_EXERCISE INSTRUCTIONS_
What's needed is the listing below, repeated word for word with no pictures.

_PROVIDED DATA_
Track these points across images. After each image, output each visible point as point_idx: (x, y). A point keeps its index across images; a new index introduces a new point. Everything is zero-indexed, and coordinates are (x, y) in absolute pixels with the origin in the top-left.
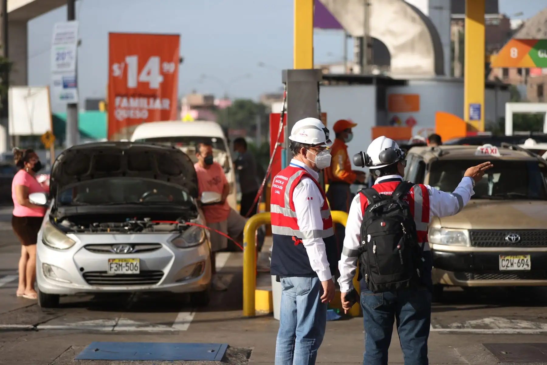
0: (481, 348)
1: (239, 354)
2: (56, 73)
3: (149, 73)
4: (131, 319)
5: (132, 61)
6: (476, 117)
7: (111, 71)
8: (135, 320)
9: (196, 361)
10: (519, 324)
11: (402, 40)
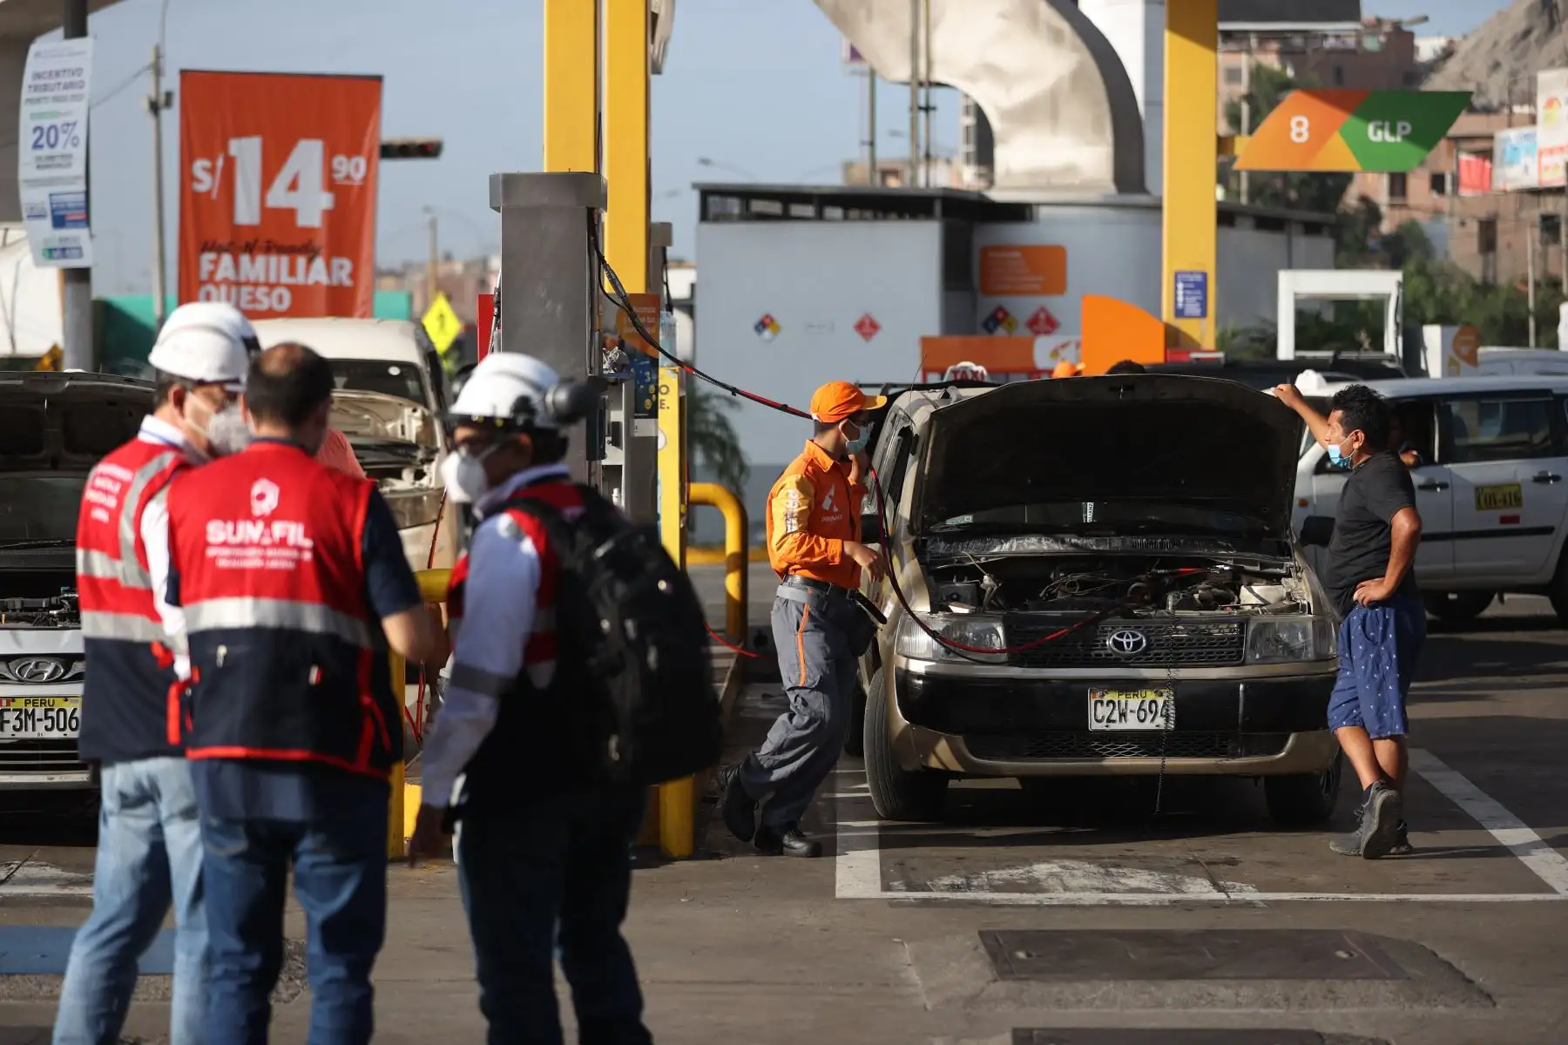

_RESPONSE TO THIS EXERCISE_
Track these points across images. After each image, output each visible point as point_idx: (x, y). A point keeps its index across images; a new index introduces a new point. Everything is zero-indexed, and coordinates are (x, y) in absolute pixels with the origin in the top-left.
0: (481, 348)
1: (239, 354)
2: (56, 73)
3: (149, 73)
4: (131, 319)
5: (132, 61)
6: (476, 117)
7: (111, 71)
8: (135, 320)
9: (196, 361)
10: (519, 324)
11: (402, 40)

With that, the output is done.